Our aim is simple: that the people who help us find gold are better off for having worked with us, with skills they own and can carry anywhere. We would rather leave behind capable people than empty pits.
We engage openly with the communities near where we work, listening to their priorities and seeking to contribute through local employment, services, and support.
We are guests before we are anything else. The communities around Songwe were there long before our first survey and will be there long after, so we begin by listening rather than announcing. What matters to a place is rarely what an outsider assumes, it is the road that floods, the clinic that needs power, the young people who want work close to home.

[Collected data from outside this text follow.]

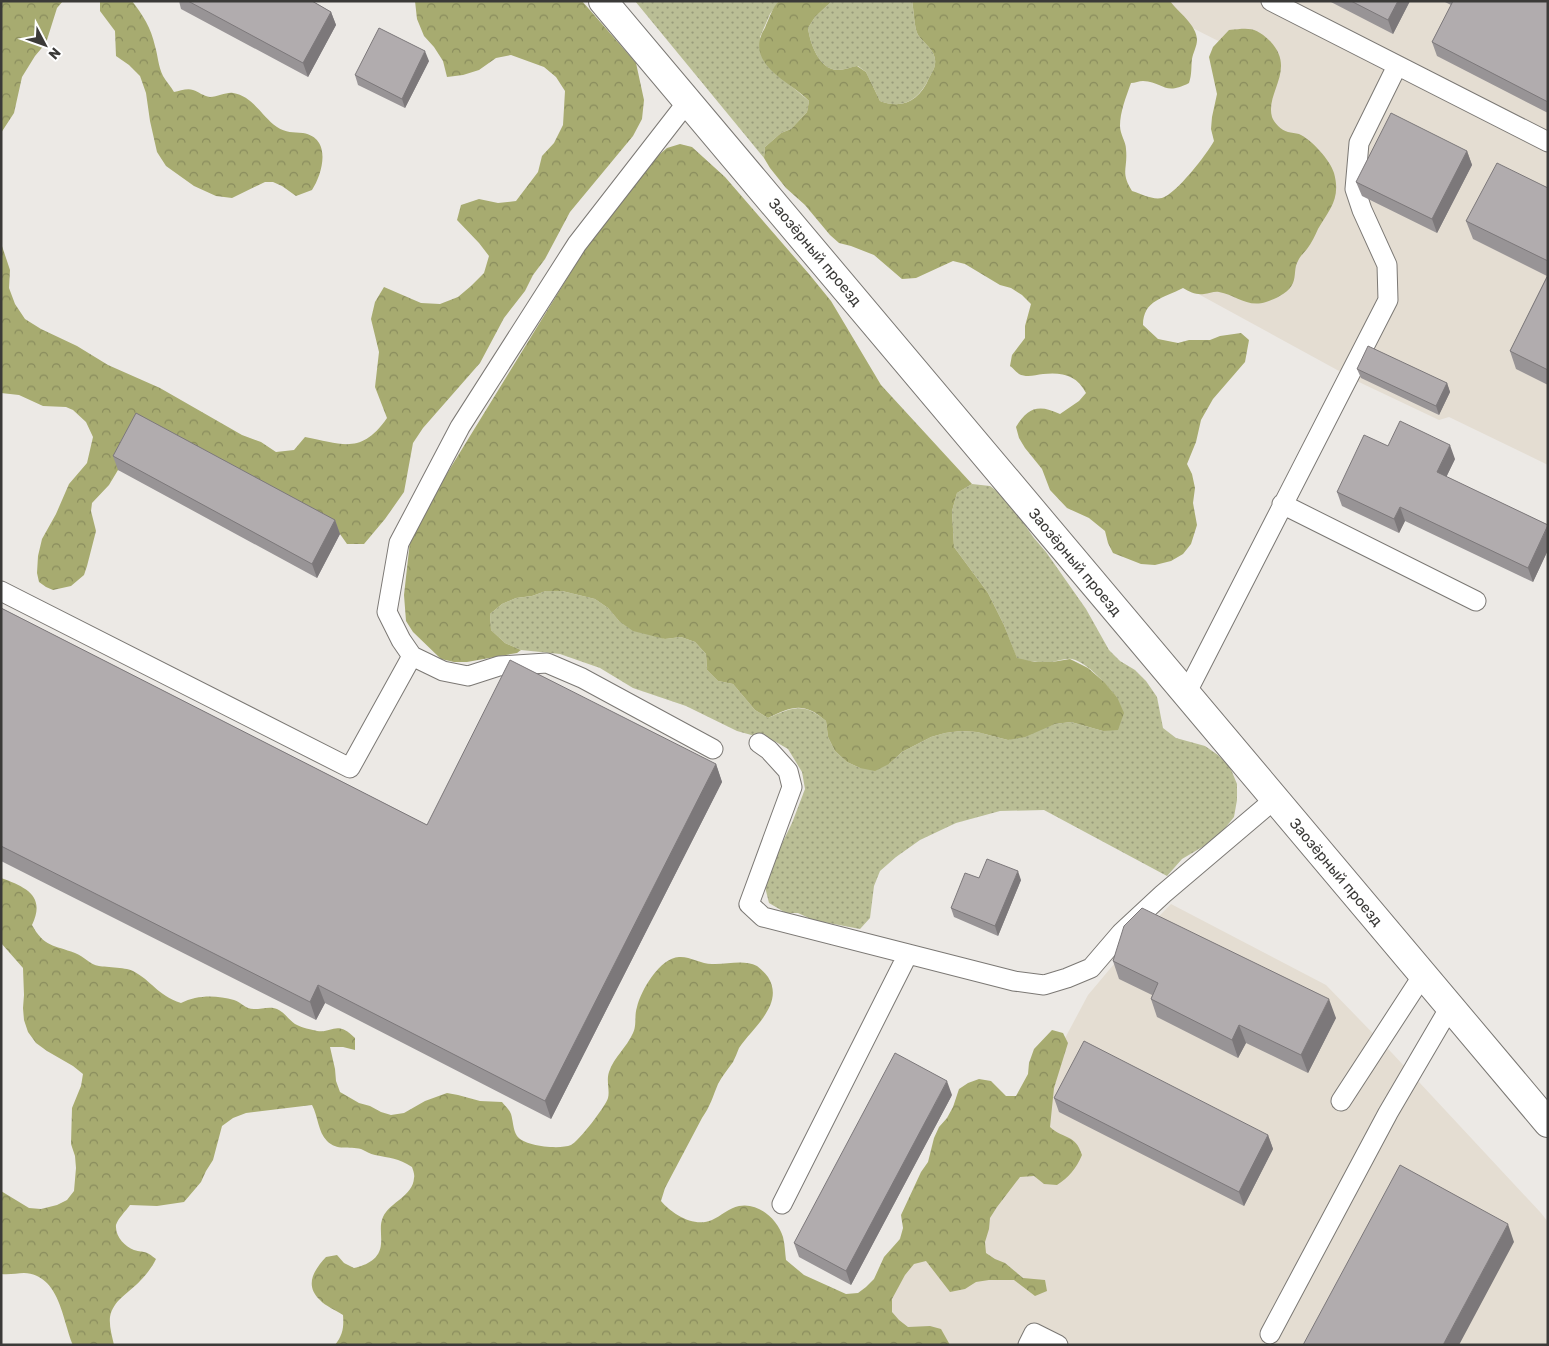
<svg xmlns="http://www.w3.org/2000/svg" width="1549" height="1346" viewBox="0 0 1549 1346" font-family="Rubik,sans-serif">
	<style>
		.built { fill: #e4ddd2 }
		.grass { fill: url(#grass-dots) }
		.forest { fill: url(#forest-crowns) }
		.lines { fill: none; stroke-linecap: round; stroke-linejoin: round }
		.lane-casing { stroke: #7b7874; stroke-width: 21 }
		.street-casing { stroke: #7b7874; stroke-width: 30 }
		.lane { stroke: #fff; stroke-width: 19 }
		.street { stroke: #fff; stroke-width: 28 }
		.wall { fill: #989496 }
		.shaded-wall { fill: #7c787a }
		.building { fill: #b1acae; stroke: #7c787a }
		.labels { text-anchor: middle; stroke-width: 4.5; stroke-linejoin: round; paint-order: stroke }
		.street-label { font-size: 15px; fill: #3b3a38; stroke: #fff }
	</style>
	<defs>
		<pattern id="grass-dots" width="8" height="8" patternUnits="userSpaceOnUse" patternTransform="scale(1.25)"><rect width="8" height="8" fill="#babe95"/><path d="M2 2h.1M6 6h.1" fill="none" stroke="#989b7b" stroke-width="1.8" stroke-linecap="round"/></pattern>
		<pattern id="forest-crowns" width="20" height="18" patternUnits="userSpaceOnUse" patternTransform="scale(1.25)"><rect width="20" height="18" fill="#a7ab70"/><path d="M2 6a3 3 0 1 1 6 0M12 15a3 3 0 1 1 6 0" fill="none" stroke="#898c5d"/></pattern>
	</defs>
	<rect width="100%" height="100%" fill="#ece9e5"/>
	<path class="built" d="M1139,1H1548V465L1449,417L1439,420L1361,383L1158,272L1262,63Z
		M1171,904L1326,985L1392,1053L1541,1213L1548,1222V1345H814L871,1300L916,1203L964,1228L1088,995L1125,951Z"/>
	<path class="grass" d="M635,1H779L770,14L760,37L790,85L809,101L807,112L791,129L781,133L765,147L764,158Z
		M832,1H912C914,10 914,28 918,35C924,44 937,51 935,64C935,68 931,74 929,78C919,100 903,110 880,101L866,72L858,66C851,67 844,70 838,70C819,70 810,43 808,28L815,17Z
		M972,484L990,486L1005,497L1034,538L1046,552L1086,609L1109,650L1120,661L1135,670L1146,681L1157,697L1163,728L1176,738L1205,746L1218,755L1230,767L1237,784V800L1234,817L1222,832L1209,843L1182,859L1167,876L1044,810L1000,811L956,823L920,840L896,857L880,871L874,886L870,918L860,929L813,920L798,913H786L769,903L765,887L768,872L792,823L805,789L802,772L788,749L776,742L737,731L686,706L633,688L600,668L560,654L521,650L505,643L491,630L490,614L502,604L516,598L532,596L546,591H562L595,599L608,608L619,621L665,639L681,637L695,642L706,654L707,670L718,681L733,684L755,710L768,718C793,707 804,702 826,721L828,737L835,751L847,762L860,768L889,764L902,752L931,737L945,733L961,731L977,732L1008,740L1055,724L1071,722L1103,731L1117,697C1105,684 1090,664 1072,659C1066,658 1058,661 1052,662C1040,663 1028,661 1017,659L1004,625L988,593L954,547L952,511L957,493Z"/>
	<path class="forest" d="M1,1H63L57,8L46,43L35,56L22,77L14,113L1,133Z
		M100,1H132C143,15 151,28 155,46C158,56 158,66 163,76C166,81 171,87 174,92C180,91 187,88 193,90C199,92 203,96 210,97C218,97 226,92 233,93C253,96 262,117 277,127C286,133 293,132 303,133C332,138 323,173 312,190L296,196L282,186L273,182H265L232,198L216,196L194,186L166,166L157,152L150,121L146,93L140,76L129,65L116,56L115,31L100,11Z
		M415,1H582L636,63L644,100L642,119L633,136L570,212L545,259L533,275L525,291L504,318L480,363L423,428L413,443L404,492L385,519L364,544H347L340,534L118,470L109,485L92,503L91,511L96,531L87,566L84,575L71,586L53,590L46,587L39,582L37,573L38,556L42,539L56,514L69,484L87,463L93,437L86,422L73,410L66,407L43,406L19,395L1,393V243L10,270L9,288L15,304L25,319L41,329L77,346L108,365L160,388L242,435L261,442L276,452L294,450L305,437C343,444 361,455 387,418L375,387L379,352L371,319L375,302L384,287L421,303L440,304L458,297L471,286L484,273L489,256L479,243L457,220L461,205L479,199L498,203L516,201L538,172L542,156L554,143L563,125L565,91L556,77L544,67L511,55L496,58L479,70L463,75L447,77L443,61L434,47L424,36L417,19Z
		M779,1H832L815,17L808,28C810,43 819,70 838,70C844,70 851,67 857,66L866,72L880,101C903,110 920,100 929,78C931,74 935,68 935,64C937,51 924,44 918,35C914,28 914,10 912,1H1170C1178,12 1197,25 1197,40C1197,46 1193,53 1192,59C1191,68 1192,74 1189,83C1164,96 1164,82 1143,81C1139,81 1135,83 1131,83C1126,97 1120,112 1120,126C1120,134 1126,142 1126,149C1128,169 1120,172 1132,191C1142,194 1152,200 1162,198C1176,194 1207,154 1214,141L1211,129L1212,117L1217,94L1209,57L1213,47L1229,30C1248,28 1255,26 1270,41C1297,69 1265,93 1272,117C1274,123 1281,130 1288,132C1291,133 1296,133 1299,134C1312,140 1330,160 1334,173C1341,198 1330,209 1318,229C1315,236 1312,242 1307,249C1304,253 1300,256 1298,261C1294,267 1296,276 1293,283C1289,293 1275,299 1266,302C1247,308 1236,295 1219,292C1214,291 1209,294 1204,294C1196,295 1190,292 1183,288C1164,298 1143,300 1143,325L1158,339L1178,343L1189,340H1210L1220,336L1241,333L1249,340L1245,362L1213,399L1201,420L1196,442L1187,464L1192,474L1195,488L1193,503L1197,525L1191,544L1183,554L1171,561L1155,565L1141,564L1113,553L1108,543L1105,531L1089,518L1067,508L1050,490L1042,469L1025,448L1019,438L1016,427C1028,407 1039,404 1060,414L1079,401L1086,393C1077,375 1062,372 1043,374C1035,375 1027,378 1019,374C1016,372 1013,368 1010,366L1012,355L1025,338V326L1031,304L1022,295L1011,288L1000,285L965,264L953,261L916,278L902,279L874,255L851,246L839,243L830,235L805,205L786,188L770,168L764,158L765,147L781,133L791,129L807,112L809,101C792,83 750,67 761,36C762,32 765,29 766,25C770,17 772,8 779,1Z
		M680,144L692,147L725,177L809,274L831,301L881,385L972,484L957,493L952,511L954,547L988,593L1004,625L1017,658L1035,662H1052L1070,659L1088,668L1104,682L1117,697L1124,713L1118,730L1103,731L1071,722L1055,724L1025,737L1008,740L977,732L961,731L945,733L931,737L902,752L889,764L875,771L860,768L847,762L835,751L828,737L826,721C804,702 793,706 768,718L755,710L733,684L718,681L707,670L706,654L695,642L681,637L665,639L633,631L619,621L608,608L595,599L562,591H546L532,596L516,598L502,604L490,614L491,630L505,643L521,650L517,653L467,662H454L441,659L413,632L406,621L404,595L411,532L582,254L648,164L667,148Z
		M1,878C26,887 46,896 32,925C44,947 54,945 75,953C84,956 90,965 99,966C106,967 129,968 133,971C152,981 157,995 181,1003C197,995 216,995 234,1000C241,1002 245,1009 254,1009C262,1009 270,1006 277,1009C284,1012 289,1020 295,1024C300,1027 308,1029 313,1030C332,1036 335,1018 355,1038V1050L343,1047H330L335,1069L336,1081L340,1092L359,1103L370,1106L381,1112L391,1115L404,1113L425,1101L447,1093L458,1095L480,1101L502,1102C505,1106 509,1109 511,1114C513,1120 513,1130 517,1136C524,1146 559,1150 571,1145C578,1142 606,1106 608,1098C610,1090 606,1081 609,1072C614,1057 627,1047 633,1033C637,1025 634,1016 637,1007C641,990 660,958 679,957C689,956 701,964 712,964C726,965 743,959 757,966C761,969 765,973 768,977C785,1004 753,1027 739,1048C737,1053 735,1058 733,1062C728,1069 722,1076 718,1084C713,1096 710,1107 702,1118L665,1188L661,1201C672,1214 694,1228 712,1220C721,1216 729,1208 739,1206C759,1202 778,1220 783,1237C785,1245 785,1253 786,1260L804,1275L846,1294L858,1293L866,1287L874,1279L884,1257L900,1239L903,1228L901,1215L921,1172L928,1162L934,1138L939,1127L947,1118L953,1107L959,1089L968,1083L979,1079L991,1081L1006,1096H1016L1028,1074L1029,1063L1034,1049L1052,1030L1063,1033L1068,1043L1054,1088L1050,1127C1064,1140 1075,1133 1082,1155C1076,1169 1069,1177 1057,1185L1044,1184L1034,1176L1020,1177L997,1207L990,1218L989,1229L985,1242L986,1253L995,1259L1005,1263L1023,1278L1045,1280L1047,1291L1035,1296L1014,1280H989L976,1282L965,1289L950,1292L926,1261L914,1264L905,1275L892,1299V1312L899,1320L908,1327L930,1326L941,1329L950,1345H335C343,1335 344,1327 343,1315C336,1310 325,1306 320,1300C304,1285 314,1270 326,1257L337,1255L344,1263L354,1268C367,1265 380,1259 381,1244C382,1235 379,1226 383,1217C390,1202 413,1196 414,1178C415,1175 413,1170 412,1167C398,1158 390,1158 375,1155C370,1154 366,1151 361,1149C349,1146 337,1151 327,1141C318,1132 318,1116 312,1105L246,1113L233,1118L222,1126L213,1160L206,1171L201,1182L184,1202L157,1206L130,1205C126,1211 118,1218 116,1225C115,1237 125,1246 134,1250C145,1253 145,1250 156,1259C152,1267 147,1274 140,1281C129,1293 113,1300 110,1317C109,1326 112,1336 114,1345H73C62,1319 60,1275 24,1273C17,1273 10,1275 1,1274V1191L29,1208L41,1209L57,1205L67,1200L74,1191L76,1168L75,1156L71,1144L72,1108L81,1086L83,1074L73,1066L47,1051L36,1043L28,1032L24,1020L23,1008L24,995L23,968L1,943Z"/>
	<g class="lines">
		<g class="lane-casing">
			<path id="lane" d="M1271,1L1548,142
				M688,101L577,244L460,427L399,543L387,612L401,640L412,656L443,671L468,676L499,666L547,663L582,678L713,749
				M1282,504L1476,601
				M1,591L350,768L412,656
				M1186,694L1388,300L1387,265L1362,210L1355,189L1359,143L1397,66
				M759,743L769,750L788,771L792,787L749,904L763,917L1014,981L1044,985L1067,978L1091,968L1121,933L1163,894L1275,799
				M1341,1101L1423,975
				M782,1204L908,954
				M1270,1334L1388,1113L1450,1007
				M1028,1345L1034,1333L1058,1345"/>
		</g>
		<g class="street-casing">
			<path id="street" d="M603,1L1548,1123"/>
		</g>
		<use href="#lane" class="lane"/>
		<use href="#street" class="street"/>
	</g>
	<path class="wall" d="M179,1H312L331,12L336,25L308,77L181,9Z
		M1329,1H1410L1393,34Z
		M1443,1H1548V113L1437,56L1432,42L1451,5Z
		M429,61L405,108L358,85L355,75Z
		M1467,151L1472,165L1437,233L1362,196L1356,182Z
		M1548,188V385L1516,369L1510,351L1547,276L1473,239L1466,221Z
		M1357,369L1447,383L1450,392L1439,415L1361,378Z
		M113,456L335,520L340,534L317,578L118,470Z
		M1455,459L1446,477L1548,525V550L1533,582L1405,521L1399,533L1342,506L1337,492Z
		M1,608L427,825L716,764L722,782L551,1119L325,1003L316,1020L1,861Z
		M979,878L1021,880L998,936L954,917L951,908Z
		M1113,961L1336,1018L1308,1073L1246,1043L1238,1058L1157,1017L1151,999L1152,995L1119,979Z
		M952,1095L851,1285L799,1257L794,1243Z
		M1054,1098L1268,1135L1273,1149L1244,1206L1059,1112Z"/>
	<path class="shaded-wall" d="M1398,1H1410L1393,34L1388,20Z
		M331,12L336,25L308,77L303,63Z
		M425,51L429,61L405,108L402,99Z
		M1467,151L1472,165L1437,233L1432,219Z
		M1447,383L1450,392L1439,415L1436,406Z
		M1450,445L1455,459L1442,486L1437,472Z
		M1400,507L1405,521L1399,533L1394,519Z
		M335,520L340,534L317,578L312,564Z
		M1548,526V550L1533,582L1528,568Z
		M716,764L722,782L551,1119L545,1101Z
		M1018,871L1021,880L998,936L995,926Z
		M318,985L325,1003L316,1020L310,1002Z
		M1329,999L1336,1018L1308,1073L1301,1055Z
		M1239,1025L1246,1043L1238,1058L1232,1040Z
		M947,1081L952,1095L851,1285L846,1271Z
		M1268,1135L1273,1149L1244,1206L1239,1192Z
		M1508,1224L1514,1242L1459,1345H1443Z"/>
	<path class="building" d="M188,1H312L331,12L303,63Z
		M1351,1H1398L1388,20Z
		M1453,1H1548V102L1432,42Z
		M379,28L425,51L402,99L355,75Z
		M1391,113L1467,151L1432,219L1356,182Z
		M1497,163L1548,188V261L1466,221Z
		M1548,275V370L1510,351Z
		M1368,346L1447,383L1436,406L1357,369Z
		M136,413L335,520L312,564L113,456Z
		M1400,421L1450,445L1437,472L1548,525L1528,568L1400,507L1394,519L1337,492L1364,435L1388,446Z
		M1,608L427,825L510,660L716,764L545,1101L318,985L310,1002L1,846Z
		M987,859L1018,871L995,926L951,908L965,873L979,878Z
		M1142,908L1329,999L1301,1055L1239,1025L1232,1040L1151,999L1158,983L1113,961L1124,926Z
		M1084,1041L1268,1135L1239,1192L1054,1098Z
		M895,1053L947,1081L846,1271L794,1243Z
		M1400,1165L1508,1224L1443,1345H1303Z"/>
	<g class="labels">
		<g class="street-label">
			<text transform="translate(815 252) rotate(50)" y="5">Заозёрный проезд</text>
			<text transform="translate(1075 562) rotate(50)" y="5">Заозёрный проезд</text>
			<text transform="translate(1336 872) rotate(50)" y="5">Заозёрный проезд</text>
		</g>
	</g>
	<rect width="1549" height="1346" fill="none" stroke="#3b3a38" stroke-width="5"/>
	<g transform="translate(45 45) rotate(131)" stroke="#ffffff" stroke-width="4" paint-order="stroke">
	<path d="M0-4L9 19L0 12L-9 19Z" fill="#3b3a38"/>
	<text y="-8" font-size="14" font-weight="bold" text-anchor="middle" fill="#3b3a38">N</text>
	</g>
</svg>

Where we can help with local jobs, with services, with a hand at the right moment, we will. We measure success not only by what we take from the ground, but by whether our neighbours are glad we came.
Responsible exploration means minimising our footprint. We are committed to protecting land, water, and biodiversity, managing waste responsibly, and rehabilitating sites we work on.
The land lends us its gold; it does not give it away. We treat that as a debt to be repaid, working with a light footprint, guarding the water that families and wildlife depend on, and handling waste with care rather than convenience.
When our work in a place is done, our measure is whether the ground can heal, whether the grass returns, the streams run clean, and the hills look as though we passed through with respect. We want the next generation to inherit a landscape, not a scar.